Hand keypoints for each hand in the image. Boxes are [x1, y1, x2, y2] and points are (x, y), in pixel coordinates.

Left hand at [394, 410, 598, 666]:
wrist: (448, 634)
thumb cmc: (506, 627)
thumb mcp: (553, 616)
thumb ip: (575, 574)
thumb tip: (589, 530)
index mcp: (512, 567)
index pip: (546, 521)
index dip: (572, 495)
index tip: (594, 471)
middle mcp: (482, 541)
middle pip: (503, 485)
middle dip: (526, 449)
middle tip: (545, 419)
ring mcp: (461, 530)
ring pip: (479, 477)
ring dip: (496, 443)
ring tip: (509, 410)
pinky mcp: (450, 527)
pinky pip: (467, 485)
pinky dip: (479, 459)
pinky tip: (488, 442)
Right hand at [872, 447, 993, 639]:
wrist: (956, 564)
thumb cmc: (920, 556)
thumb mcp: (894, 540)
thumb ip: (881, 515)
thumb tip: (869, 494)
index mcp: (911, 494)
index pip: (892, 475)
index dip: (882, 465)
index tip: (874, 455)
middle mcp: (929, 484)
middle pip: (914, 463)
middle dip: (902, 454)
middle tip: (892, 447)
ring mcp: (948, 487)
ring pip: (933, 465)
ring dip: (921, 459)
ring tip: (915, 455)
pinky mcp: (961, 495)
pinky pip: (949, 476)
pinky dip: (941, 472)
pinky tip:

************

◆ Your instructions ◆
Each record above is to be returned verbatim.

◆ Solution for this exercise ◆
Hand keypoints for each hand in the image. Boxes are [x1, y1, x2, y2] and points are (x, y), in pixel coordinates.

Left hand at [394, 410, 598, 666]:
wrist: (448, 634)
thumb cmc: (506, 627)
thumb mcp: (553, 616)
thumb ip: (575, 574)
thumb tip: (589, 530)
index mcp: (512, 567)
index pip: (546, 521)
index dip: (572, 495)
index tip: (594, 471)
middle mcp: (482, 541)
middle pip: (503, 485)
middle dip: (526, 449)
middle tip: (545, 419)
ring mcp: (461, 530)
ring pip: (479, 477)
ring dip: (496, 443)
ring tip: (509, 410)
pinky mcp: (450, 527)
pinky pip: (467, 485)
pinky dip: (479, 459)
pinky tip: (488, 442)
Right hand at [872, 447, 993, 639]:
wrist: (956, 564)
thumb cmc: (920, 556)
thumb mcp: (894, 540)
thumb ip: (881, 515)
thumb tip: (869, 494)
index mcp: (911, 494)
index pip: (892, 475)
index dip: (882, 465)
index tip: (874, 455)
middle mcp: (929, 484)
middle pip: (914, 463)
middle dip: (902, 454)
middle tip: (892, 447)
ring mcp: (948, 487)
ring pip: (933, 465)
ring dip: (921, 459)
ring tip: (915, 455)
pinky mcp: (961, 495)
pinky pip: (949, 476)
pinky dip: (941, 472)
pinky tip:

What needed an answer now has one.